Наиболее приближенными к этому злосчастному афоризму являются слова Дмитрия в романе «Братья Карамазовы», передающие слова Алеши, сказанные в споре с Ракитиным: «Только как же, спрашиваю, после того человек-то? Без бога-то и без будущей жизни? Ведь это, стало быть, теперь всё позволено, всё можно делать?»

Сам факт столь долгой живучести этой фразы, несмотря на всю некорректность цитирования, свидетельствует о том, что она задевает некий нерв нашей идеологической доктрины. И неудивительно, что консерваторы так любят выкапывать ее, как только разгорается очередной скандал, связанный с представителями нашей элиты, склонной к атеистическому гедонизму.

Эту фразу обычно вспоминают, как только речь заходит о жертвах ГУЛАГа, о зоофилии или однополых браках. Вот, дескать, чем заканчиваются все попытки отрицать трансцендентную власть, которая только и является абсолютным ограничителем всех человеческих стремлений.

Развивая далее свою мысль, они приходят к выводу о том, что без подобных трансцендентных ограничений ничто не сможет уберечь нас от безжалостной эксплуатации своих ближних и от использования их лишь в качестве орудия для извлечения наживы и получения удовольствия. Ничто, якобы, не удержит нас от порабощения, унижения и массового убийства. Между нами и этим моральным вакуумом - отсутствием трансцендентного ограничения, отныне будет стоять лишь самоограничение и произвольно заключаемые «пакты между волками», служащие интересам выживания и временного благополучия тех же «волков». Но и эти «пакты» могут быть нарушены в любой момент.

Только так ли все обстоит на самом деле? Как известно, Лакан утверждал, что практика психоанализа инвертирует данную фразу из романа Достоевского: «Если бога нет, то все запрещено ». Такая инверсия, конечно, противоречит общепринятой морали и поэтому одна словенская левая газета, например, сгладила это утверждение Лакана, подав его следующим образом: «Даже если бога нет, то не все позволено» - а это уже благопристойная вульгарность, превращающая провокационную инверсию Лакана в умеренное заявление: дескать, даже мы, атеисты-безбожники, уважаем некоторые этические ограничения.

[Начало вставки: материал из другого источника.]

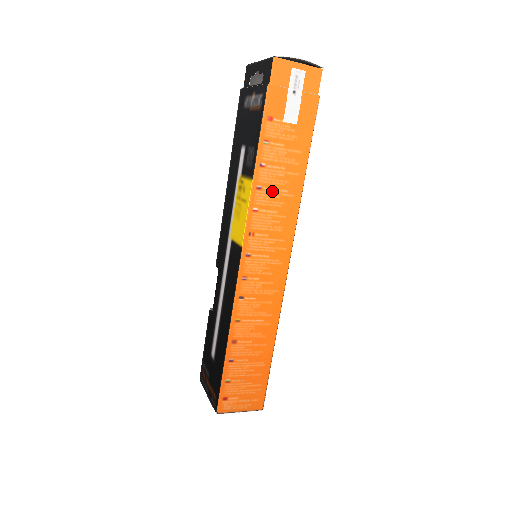
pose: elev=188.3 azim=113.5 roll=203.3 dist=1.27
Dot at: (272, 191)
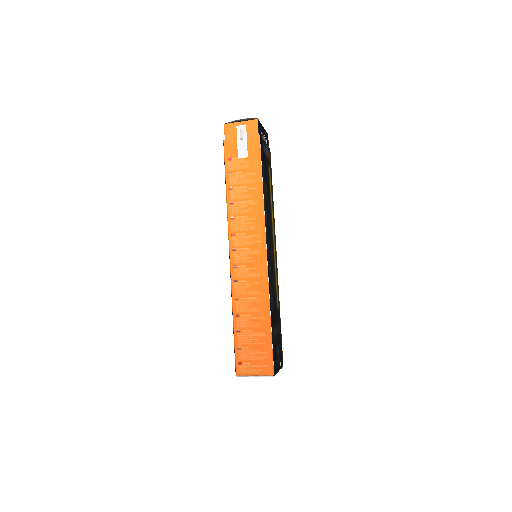
Dot at: (241, 203)
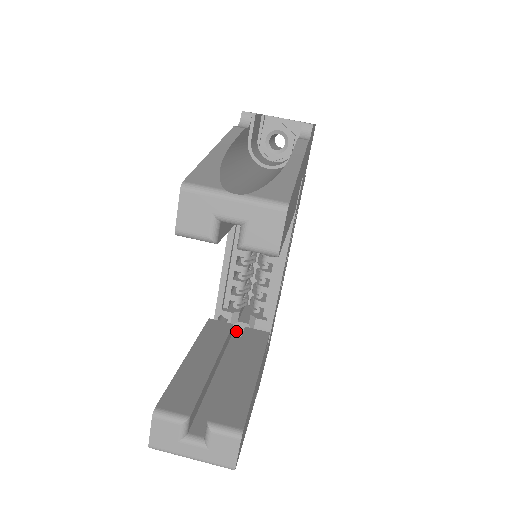
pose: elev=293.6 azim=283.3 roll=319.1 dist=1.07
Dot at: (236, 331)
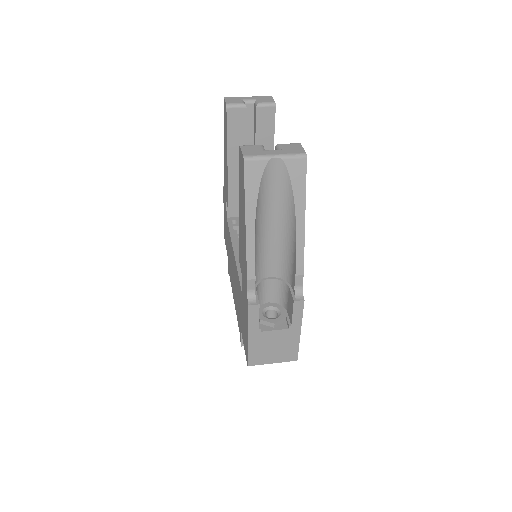
Dot at: occluded
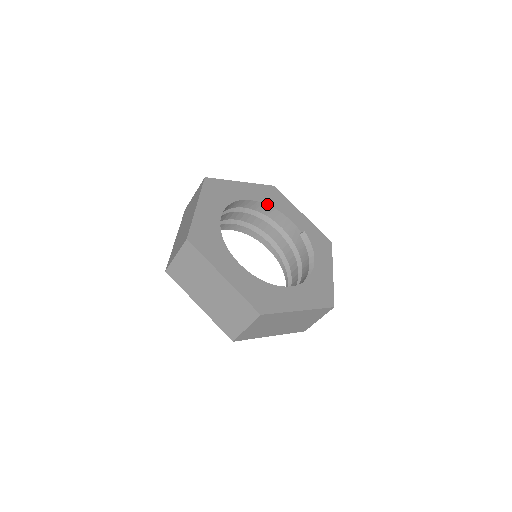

Тем не менее, насколько бы ни казалась парадоксальной инверсия Лакана, даже беглый взгляд на наше общее состояние морали подтверждает, что она более подходит для объяснения гедонизма либеральных атеистов: они посвящают свою жизнь погоне за удовольствиями, но поскольку над ними отныне не довлеет внешняя власть, которая могла бы гарантированно предоставить им личное пространство, где можно предаваться удовольствиям, они попадают в густую сеть самоограничений («политкорректных» норм).

Они словно бы несут ответственность перед суперэго, которое действует гораздо более сурово, чем традиционная мораль. Ими овладевает мысль о том, что в погоне за наслаждениями, есть вероятность нарушить пространство других - и, следовательно, они регулируют свое поведение, принимая различные детализированные предписания о том, как себя вести, чтобы не навредить другим. При этом, они принимают не менее сложный режим правил «заботы о себе» (фитнес, здоровая пища, духовная релаксация и так далее).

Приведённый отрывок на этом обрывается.